Joining a band of motorcyclists on an annual run to Hyder, Alaska, we rode north from Edmonton to celebrate Ron Ayres's 1998 feat of smashing the Iron Butt record (riding to 48 states within 10 days) in what is now called the 48 Plus! Iron Butt Ride. Making it to 48 states plus Alaska in a time of 7 days and 20 minutes, he received an assist on the final leg from a group of Edmonton riders who offered themselves up as sacrificial lambs. Running as an advance party, sweeping ahead for possible speed traps, they helped ensure that Ayres finished the ride and established the record.
On a sunny weekday morning I meet up with Harold and his fiancée, Norma, on their BMW K1200RS. It's their first trip to Hyder so I lead the way out of Edmonton, westbound on the Yellowhead, Highway 16, happily anticipating the pleasures of this first tour of the riding season.
The provincial capital of Alberta, Edmonton has a metropolitan population nearing one million, but traffic is light today. Everyone is hard at work in their offices by now, and although we'll be forced to cruise west on superslab for the next few hours, the sun is shining, my BMW R 1150 RT is running sweetly, and we're bound for Alaska! After a long winter and my annual battle with PMS (Parked Motorcycle Syndrome), I'm very glad to be on the bike with the pavement rolling beneath me once again.
The mixed-farming operations surrounding Edmonton soon give way to thickly forested mountains. Never having ridden with Harold and Norma before, I hold my speed close to the posted limit. But at our first stop for gas in Edson, halfway to Jasper, I check in with them and ask if the pace is okay. "We could go a little faster," Harold replies.
Jasper National Park
Now riding at a nice sport-touring rate, we get into the foothills and undulations of Hwy 16, starting our ascent into the Canadian Rockies.

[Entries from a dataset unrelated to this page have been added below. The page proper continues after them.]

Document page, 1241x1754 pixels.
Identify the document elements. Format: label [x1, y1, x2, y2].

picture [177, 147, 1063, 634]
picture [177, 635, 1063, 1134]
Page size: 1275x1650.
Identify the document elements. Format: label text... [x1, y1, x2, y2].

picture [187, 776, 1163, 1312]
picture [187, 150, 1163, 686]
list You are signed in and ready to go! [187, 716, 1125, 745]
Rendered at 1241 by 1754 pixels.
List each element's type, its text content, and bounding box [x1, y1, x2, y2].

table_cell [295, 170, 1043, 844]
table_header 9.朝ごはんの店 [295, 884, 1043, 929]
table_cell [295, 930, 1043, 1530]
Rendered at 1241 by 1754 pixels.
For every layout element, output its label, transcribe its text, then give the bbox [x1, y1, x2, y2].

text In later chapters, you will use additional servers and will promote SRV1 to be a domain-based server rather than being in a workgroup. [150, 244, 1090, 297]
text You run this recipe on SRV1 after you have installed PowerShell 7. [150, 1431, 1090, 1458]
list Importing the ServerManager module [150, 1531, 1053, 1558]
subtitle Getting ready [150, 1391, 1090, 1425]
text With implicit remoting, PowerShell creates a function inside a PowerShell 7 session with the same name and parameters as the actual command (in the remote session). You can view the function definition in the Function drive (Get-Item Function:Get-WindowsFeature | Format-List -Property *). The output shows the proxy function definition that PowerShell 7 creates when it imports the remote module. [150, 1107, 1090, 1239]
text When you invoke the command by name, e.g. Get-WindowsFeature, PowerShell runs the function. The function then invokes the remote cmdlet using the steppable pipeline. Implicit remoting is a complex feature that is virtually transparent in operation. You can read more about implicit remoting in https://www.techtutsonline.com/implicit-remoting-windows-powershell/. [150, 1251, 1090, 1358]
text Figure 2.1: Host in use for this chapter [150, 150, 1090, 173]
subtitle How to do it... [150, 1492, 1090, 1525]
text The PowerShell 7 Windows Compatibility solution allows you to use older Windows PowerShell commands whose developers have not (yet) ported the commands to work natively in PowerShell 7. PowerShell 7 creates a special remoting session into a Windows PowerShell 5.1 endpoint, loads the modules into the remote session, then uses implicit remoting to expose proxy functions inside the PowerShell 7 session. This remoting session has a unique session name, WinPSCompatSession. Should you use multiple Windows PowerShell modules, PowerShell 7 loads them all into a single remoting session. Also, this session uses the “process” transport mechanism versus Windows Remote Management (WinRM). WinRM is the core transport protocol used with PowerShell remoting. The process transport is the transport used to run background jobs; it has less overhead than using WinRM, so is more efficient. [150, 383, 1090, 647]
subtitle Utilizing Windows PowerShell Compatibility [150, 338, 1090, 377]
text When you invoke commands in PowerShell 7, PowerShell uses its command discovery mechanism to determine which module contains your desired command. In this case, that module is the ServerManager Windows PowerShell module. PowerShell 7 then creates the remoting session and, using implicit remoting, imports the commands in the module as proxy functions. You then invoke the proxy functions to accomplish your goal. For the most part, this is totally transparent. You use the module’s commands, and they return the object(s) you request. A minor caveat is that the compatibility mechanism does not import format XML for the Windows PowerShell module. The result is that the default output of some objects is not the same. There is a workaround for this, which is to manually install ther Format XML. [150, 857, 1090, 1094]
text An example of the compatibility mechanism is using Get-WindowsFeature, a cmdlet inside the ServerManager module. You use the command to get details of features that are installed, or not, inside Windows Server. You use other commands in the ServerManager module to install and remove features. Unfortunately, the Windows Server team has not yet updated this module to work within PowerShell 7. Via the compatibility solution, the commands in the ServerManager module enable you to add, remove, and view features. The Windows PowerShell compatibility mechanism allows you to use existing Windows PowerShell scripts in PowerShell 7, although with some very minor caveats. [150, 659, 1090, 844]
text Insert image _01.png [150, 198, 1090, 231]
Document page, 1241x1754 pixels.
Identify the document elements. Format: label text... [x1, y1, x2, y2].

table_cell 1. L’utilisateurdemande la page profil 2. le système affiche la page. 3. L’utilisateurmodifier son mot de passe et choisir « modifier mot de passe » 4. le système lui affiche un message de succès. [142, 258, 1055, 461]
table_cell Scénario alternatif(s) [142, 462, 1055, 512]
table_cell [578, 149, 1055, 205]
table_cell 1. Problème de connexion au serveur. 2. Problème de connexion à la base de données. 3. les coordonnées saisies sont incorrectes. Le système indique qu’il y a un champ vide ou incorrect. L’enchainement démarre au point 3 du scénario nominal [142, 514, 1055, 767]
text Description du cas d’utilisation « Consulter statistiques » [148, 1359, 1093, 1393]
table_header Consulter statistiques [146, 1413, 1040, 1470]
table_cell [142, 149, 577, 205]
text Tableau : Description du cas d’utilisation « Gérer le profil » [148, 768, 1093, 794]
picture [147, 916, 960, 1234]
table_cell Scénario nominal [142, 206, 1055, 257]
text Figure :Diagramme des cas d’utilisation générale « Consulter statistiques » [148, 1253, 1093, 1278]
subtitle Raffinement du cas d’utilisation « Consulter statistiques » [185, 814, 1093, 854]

As we reduce our speed at the entrance to Jasper National Park, I'm amazed that no matter how many times I visit the crown jewel of Canada's national park system, it remains a source of astonishment. The panorama of rugged, snow-capped mountains is glorious. No wonder so many visitors venture here from around the world. The largest of the Rocky Mountain preserves (4,200 square miles), Jasper National Park was established in 1907 to combine conservation and, with the arrival of the Grand Trunk Pacific Railway, tourism. Part of the UNESCO Canadian Mountain Parks World Heritage Site, Jasper is still pristine, crowd-free, and decidedly non-commercial compared to its glitzier counterpart, Banff.
Inside the park, the posted speed limit drops because one of the best reasons to come here is to see the wildlife, and a variety of creatures seem most casual about our incursions. They graze at the side of the road and park themselves on the road, oblivious to traffic; and when you try to make them clear off by blasting the horn, the animals usually react with bored "Who the hell do you think you are?" attitudes before getting back to doing whatever it is they were doing without moving a hair. It's common to see elk, moose and mountain sheep from your vehicle. A ride through the park is highly recommended, but watch out for inattentive drivers. At the first sign of any nearby animal you can count on many of them recklessly stomping the brakes to get a snapshot.